East Yorkshire-based chemicals giant Croda International said on Thursday its sales for the six months ended June 30, 2020, slipped 5.8% to £672.9 million and pre-tax profit fell 12.8% to £144.9 million.
Croda will pay an unchanged interim dividend of 39.5p.
“We have not furloughed employees, reduced pay or utilised government liquidity facilities,” said Croda.
“All our 19 principal manufacturing sites have remained in operation and raw material supply chains secure.”
Croda said that following a challenging second quarter, trading has stabilised but visibility is limited and the timing of recovery remains unclear.
Croda CEO Steve Foots said: “Whilst customer demand has inevitably been impacted by the crisis, the strength and breadth of our portfolio, global footprint and flexible manufacturing have all helped to reduce its impact.
“This has enabled us to deliver a resilient performance with only a modest reduction in sales, a resilient margin and healthy cash generation.
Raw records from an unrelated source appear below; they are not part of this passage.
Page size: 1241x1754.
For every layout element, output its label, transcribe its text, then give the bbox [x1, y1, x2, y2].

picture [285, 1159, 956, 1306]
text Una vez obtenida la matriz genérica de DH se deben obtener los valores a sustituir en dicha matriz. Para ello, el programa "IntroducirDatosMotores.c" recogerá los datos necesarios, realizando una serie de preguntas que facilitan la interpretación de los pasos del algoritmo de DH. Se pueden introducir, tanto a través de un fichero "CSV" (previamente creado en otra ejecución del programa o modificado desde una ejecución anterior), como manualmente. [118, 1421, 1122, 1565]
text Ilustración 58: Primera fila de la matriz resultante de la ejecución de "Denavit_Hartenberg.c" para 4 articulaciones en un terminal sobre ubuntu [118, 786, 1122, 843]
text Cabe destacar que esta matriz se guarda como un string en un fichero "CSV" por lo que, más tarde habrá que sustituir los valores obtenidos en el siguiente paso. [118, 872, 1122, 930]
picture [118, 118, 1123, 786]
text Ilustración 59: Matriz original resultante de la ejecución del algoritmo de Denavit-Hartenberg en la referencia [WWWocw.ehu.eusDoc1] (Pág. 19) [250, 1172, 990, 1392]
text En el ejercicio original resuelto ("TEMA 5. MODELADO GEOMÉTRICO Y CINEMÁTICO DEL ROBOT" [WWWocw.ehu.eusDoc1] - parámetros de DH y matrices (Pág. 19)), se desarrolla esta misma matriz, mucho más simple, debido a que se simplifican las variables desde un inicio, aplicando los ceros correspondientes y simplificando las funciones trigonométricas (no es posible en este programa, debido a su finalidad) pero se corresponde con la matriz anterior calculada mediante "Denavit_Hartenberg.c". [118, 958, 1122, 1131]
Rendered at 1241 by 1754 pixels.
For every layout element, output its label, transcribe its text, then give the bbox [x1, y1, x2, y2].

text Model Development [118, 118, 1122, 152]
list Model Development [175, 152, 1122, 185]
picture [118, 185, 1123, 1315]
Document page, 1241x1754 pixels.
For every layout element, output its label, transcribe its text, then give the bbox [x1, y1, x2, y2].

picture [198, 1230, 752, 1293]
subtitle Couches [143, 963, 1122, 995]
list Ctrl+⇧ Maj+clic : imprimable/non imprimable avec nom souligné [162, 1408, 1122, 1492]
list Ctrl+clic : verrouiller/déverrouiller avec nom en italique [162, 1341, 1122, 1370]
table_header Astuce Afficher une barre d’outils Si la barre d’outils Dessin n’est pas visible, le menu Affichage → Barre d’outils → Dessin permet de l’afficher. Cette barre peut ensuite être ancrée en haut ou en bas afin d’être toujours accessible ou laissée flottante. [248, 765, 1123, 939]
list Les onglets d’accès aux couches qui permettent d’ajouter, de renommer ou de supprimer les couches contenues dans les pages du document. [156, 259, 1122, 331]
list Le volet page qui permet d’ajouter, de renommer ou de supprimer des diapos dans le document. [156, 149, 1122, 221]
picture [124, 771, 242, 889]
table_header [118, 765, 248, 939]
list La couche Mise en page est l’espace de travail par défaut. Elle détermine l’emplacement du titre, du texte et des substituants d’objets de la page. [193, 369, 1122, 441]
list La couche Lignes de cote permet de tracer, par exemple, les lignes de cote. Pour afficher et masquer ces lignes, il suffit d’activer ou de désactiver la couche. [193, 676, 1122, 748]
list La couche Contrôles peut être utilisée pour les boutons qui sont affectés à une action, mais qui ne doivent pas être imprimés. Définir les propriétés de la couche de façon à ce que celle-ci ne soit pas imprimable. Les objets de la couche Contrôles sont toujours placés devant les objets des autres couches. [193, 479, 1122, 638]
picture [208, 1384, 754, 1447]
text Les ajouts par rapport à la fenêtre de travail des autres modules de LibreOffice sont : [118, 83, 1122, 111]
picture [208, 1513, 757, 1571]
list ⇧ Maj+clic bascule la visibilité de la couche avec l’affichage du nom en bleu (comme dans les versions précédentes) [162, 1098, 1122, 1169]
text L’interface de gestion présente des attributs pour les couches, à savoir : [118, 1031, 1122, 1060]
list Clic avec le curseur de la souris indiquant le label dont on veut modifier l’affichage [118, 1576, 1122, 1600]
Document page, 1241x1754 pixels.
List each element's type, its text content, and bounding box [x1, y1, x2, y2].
“With a strong balance sheet, low leverage and robust liquidity, we have continued to pay our regular dividends, invest in future organic growth and secure a technology-rich acquisition in our fast-growing Life Sciences business.
“Despite current trading conditions remaining volatile, our strategy is unchanged and, by focusing on the future during these challenging times, we can accelerate delivery to enhance future growth and profitability.”